Hypertension, among diabetic patients, is a worldwide public-health challenge and a number one modifiable risk factor for other cardiovascular diseases and death. The prevalence of hypertension among the diabetic population is nearly twice of nondiabetic patients. Hence, Screening and prevention of risk factors for hypertension based on evidence from local studies is required to minimize the burden of hypertension among diabetic patients.

This study has identified Overweight and obesity, Moderate intensity exercise, Age and type and duration of DM, diabetic nephropathy, and urban residence as independent determinants of hypertension among diabetes patients. These risk factors can be targeted for effective screening and prevention of hypertension in diabetic patients.

These research findings suggest screening and prevention of hypertension can be intensified among type two diabetic Patients and diabetic patients with a longer duration of the disease. Moderate-intensity exercise for at least thirty minutes per day for at least five days per week can be prescribed for all diabetic patients. Overweight and obese patients can also be enrolled in weight reduction interventions and given close follow-up to prevent hypertension in these high-risk groups.

Moderate-intensity exercise and prevention of overweight and obesity are also important modifiable risk factors that can be applied on large scale to prevent hypertension in diabetic patients. Large-scale screening and detection programs can be implemented in these high-risk groups to tackle this problem at the community level. Healthcare professionals, public health professionals, and nutrition professionals can expand this recommendation to a large scale to produce a significant result in the prevention and management of hypertension in diabetic patients.
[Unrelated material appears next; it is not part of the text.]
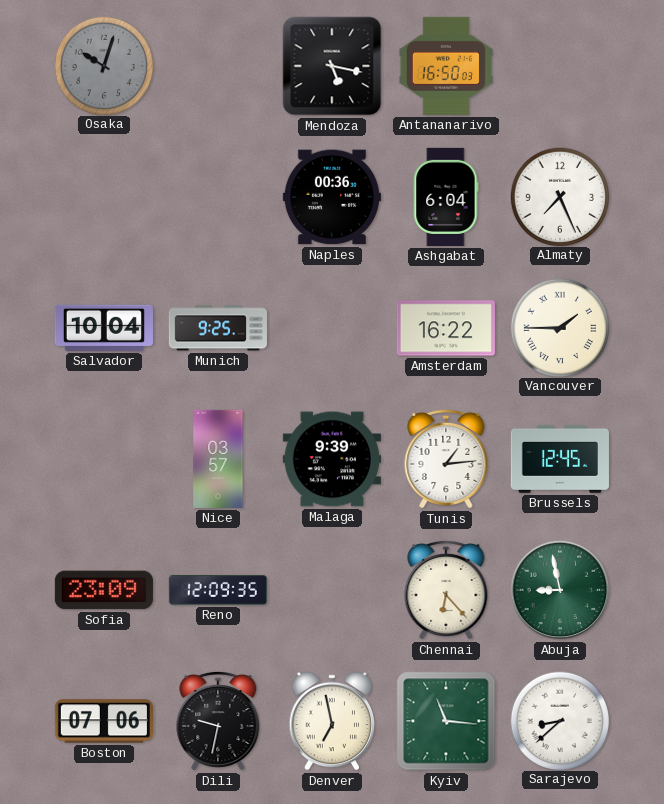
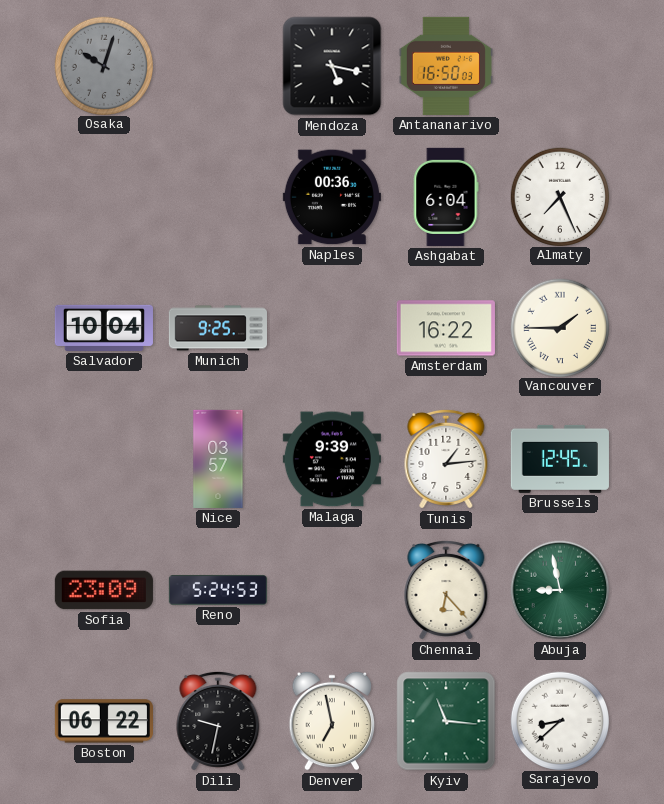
Reno: 12:09 -> 5:24
Boston: 07:06 -> 06:22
In addition, further Multicenter studies can be studied to investigate risk factors across large sample sizes and different study settings to determine the risk factors for the determinant of hypertension among the diabetic population. This can increase the knowledge of risk factors as well as possible intervention strategies from large-scale studies in different study settings which can be extrapolated to the population level.